Perhaps releasing them or not is a purely political decision. Apple wouldn't want people to keep their machines indefinitely, and the Mac Pro line until the 2013 model us almost entirely user-servicable. It's reasonable to believe Apple would like to do all they can to make it hard to keep these machines up to date to force us to upgrade.
Perhaps Nvidia are in discussion with Apple over including them in future products, but a stipulation of any such agreement on Apple's part is that Nvidia not make Pascal available via driver support. That would make sense, but then Maxwell support is a bit of a mystery. Apple obviously wouldn't permit people to make 'Mac-compatible' products without their approval, not least of which because they include Apple's logos on the products et al. The 680 and the 7950 have full support, although that isn't entirely surprising, since the same family of cards are present in Mac lineups from the time (680m and 7xxx series 'Dx00' brand cards). Maxwell never got released on Macs though, so their inclusion on web drivers from Nvidia must mean that they aren't bound by Apple not to release something like that, though I doubt any Nvidia partner today would be permitted to sell Mac-compatible GPUs. AMD obviously have closer ties to Apple these days, surprising they haven't, but then perhaps that's part of their agreement. AMD get to ship cards in Macs, don't develop web drivers themselves for products not shipping within Macs.
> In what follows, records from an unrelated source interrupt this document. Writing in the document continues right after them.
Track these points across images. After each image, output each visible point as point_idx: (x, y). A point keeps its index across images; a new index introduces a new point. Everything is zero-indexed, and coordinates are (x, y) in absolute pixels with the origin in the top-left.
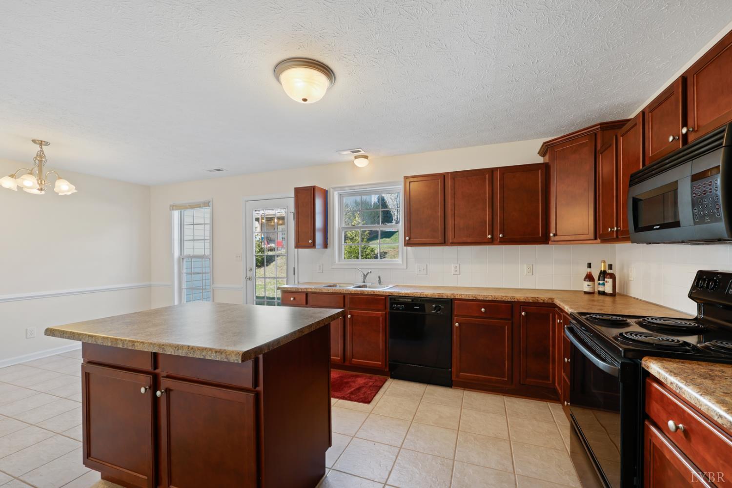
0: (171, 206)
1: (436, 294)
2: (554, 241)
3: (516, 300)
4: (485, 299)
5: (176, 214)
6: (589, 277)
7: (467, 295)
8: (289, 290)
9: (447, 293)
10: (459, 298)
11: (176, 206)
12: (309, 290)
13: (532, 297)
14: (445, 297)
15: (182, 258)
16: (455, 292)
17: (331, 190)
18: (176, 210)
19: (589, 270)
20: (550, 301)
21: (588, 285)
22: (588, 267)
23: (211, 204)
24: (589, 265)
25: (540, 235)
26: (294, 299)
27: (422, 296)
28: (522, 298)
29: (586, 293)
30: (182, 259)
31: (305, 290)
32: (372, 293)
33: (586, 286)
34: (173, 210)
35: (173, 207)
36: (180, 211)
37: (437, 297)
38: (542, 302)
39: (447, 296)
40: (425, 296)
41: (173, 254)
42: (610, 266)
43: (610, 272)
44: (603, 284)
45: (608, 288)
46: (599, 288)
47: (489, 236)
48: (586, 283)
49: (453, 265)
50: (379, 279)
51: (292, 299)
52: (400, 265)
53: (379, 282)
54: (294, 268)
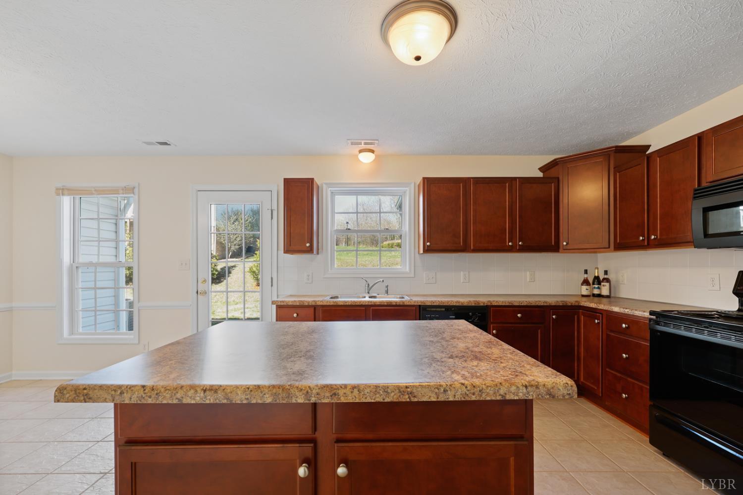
0: (57, 189)
1: (473, 302)
2: (566, 249)
3: (548, 304)
4: (520, 305)
5: (66, 202)
6: (586, 282)
7: (503, 301)
8: (291, 304)
9: (483, 301)
10: (495, 304)
11: (68, 190)
12: (318, 304)
13: (562, 301)
14: (482, 304)
15: (74, 268)
16: (491, 299)
17: (324, 186)
18: (69, 195)
19: (586, 276)
20: (577, 304)
21: (587, 289)
22: (585, 273)
23: (136, 190)
24: (586, 272)
25: (553, 244)
26: (298, 315)
27: (458, 304)
28: (553, 302)
29: (583, 296)
30: (77, 267)
31: (314, 304)
32: (402, 304)
33: (585, 290)
34: (63, 194)
35: (62, 191)
36: (72, 197)
37: (473, 304)
38: (570, 305)
39: (484, 303)
40: (460, 304)
41: (61, 261)
42: (606, 272)
43: (606, 276)
44: (599, 288)
45: (605, 291)
46: (596, 292)
47: (510, 244)
48: (584, 287)
49: (462, 272)
50: (386, 289)
51: (295, 315)
52: (406, 273)
53: (387, 292)
54: (272, 278)
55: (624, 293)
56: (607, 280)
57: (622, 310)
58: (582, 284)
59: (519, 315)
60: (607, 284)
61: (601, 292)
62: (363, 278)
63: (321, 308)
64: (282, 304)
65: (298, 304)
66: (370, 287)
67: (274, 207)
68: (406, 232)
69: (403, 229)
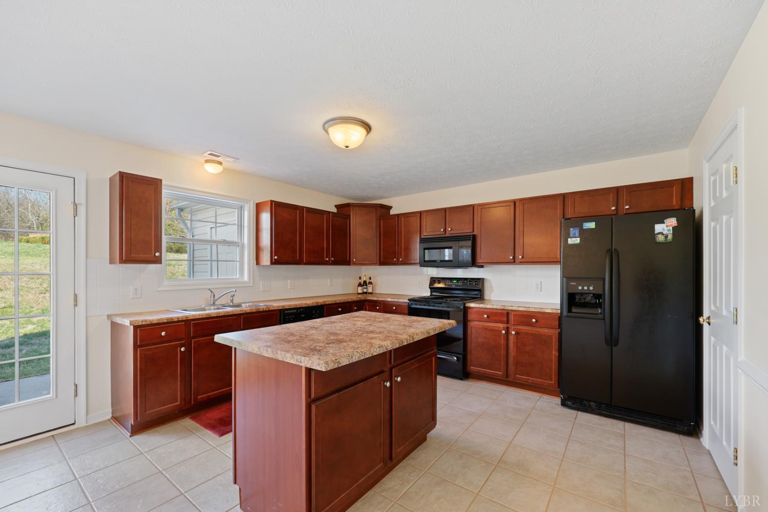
1: (314, 303)
2: (355, 264)
3: (353, 300)
4: (340, 302)
6: (360, 285)
7: (330, 301)
10: (327, 303)
19: (359, 280)
20: (365, 299)
24: (360, 278)
25: (348, 260)
27: (306, 306)
29: (360, 294)
33: (360, 290)
37: (315, 305)
39: (321, 303)
40: (308, 306)
42: (370, 278)
43: (370, 281)
44: (366, 288)
45: (370, 290)
46: (365, 290)
47: (327, 259)
48: (360, 288)
49: (289, 281)
50: (232, 298)
51: (163, 334)
52: (246, 282)
53: (232, 301)
54: (76, 296)
55: (378, 291)
56: (370, 283)
57: (392, 300)
58: (358, 286)
59: (340, 309)
60: (371, 285)
61: (368, 290)
62: (209, 289)
63: (192, 322)
64: (144, 323)
65: (165, 321)
66: (216, 298)
67: (81, 199)
68: (243, 245)
69: (239, 241)
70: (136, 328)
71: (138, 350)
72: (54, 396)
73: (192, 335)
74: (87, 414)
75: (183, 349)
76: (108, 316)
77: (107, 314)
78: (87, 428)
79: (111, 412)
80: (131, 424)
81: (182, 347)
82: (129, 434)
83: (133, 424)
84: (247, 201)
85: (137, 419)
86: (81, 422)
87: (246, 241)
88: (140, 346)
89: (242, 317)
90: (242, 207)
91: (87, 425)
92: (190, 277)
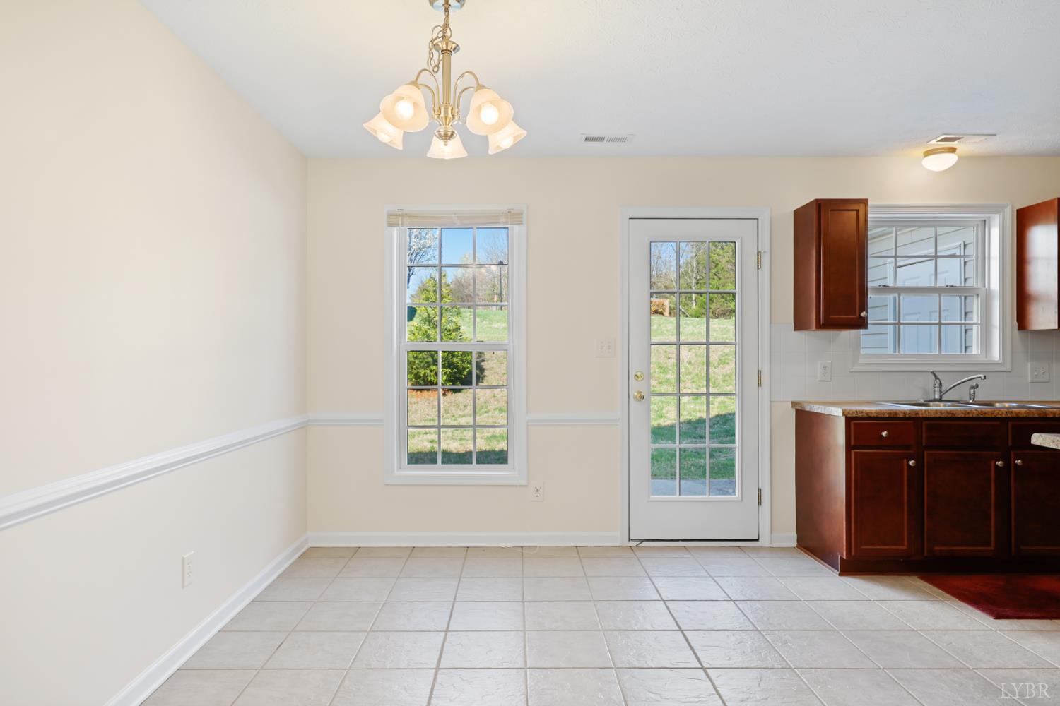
8: (874, 414)
12: (922, 414)
31: (913, 415)
50: (972, 392)
51: (884, 434)
52: (996, 364)
53: (973, 396)
54: (759, 372)
62: (933, 373)
63: (924, 423)
64: (860, 415)
65: (886, 415)
66: (944, 389)
67: (764, 247)
68: (988, 293)
69: (979, 286)
70: (850, 420)
71: (853, 452)
72: (740, 499)
73: (924, 444)
74: (771, 532)
75: (911, 463)
76: (793, 403)
77: (791, 399)
78: (773, 550)
79: (796, 538)
80: (841, 558)
81: (911, 460)
82: (838, 573)
83: (845, 558)
84: (997, 209)
85: (850, 552)
86: (765, 541)
87: (995, 284)
88: (855, 447)
89: (1010, 424)
90: (985, 221)
91: (771, 546)
92: (895, 352)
Something I've wondered for a while too, the 7950 and 680 Mac Edition cards were rather unusual. Correct me if I'm wrong, but is this the first time Apple ever allowed this? Especially since they went Intel? I wonder if Apple were going to launch the 2012 Mac Pro 'update' with these GPUs, then got cold feet and cancelled it at the last minute, but the EFI/driver work had already been done? They did come out a while later, (2013 is when I bought mine), so perhaps partner companies were allowed to release them separately?
Seems a bit heartless, but ultimately, Apple have to make a profit. Even if these machines did cost a lot when we bought them, all they're really interested in is selling us new ones. I think a lot of people evangelise Apple as some paragon of virtue, but in many respects they're just like any other big technology company.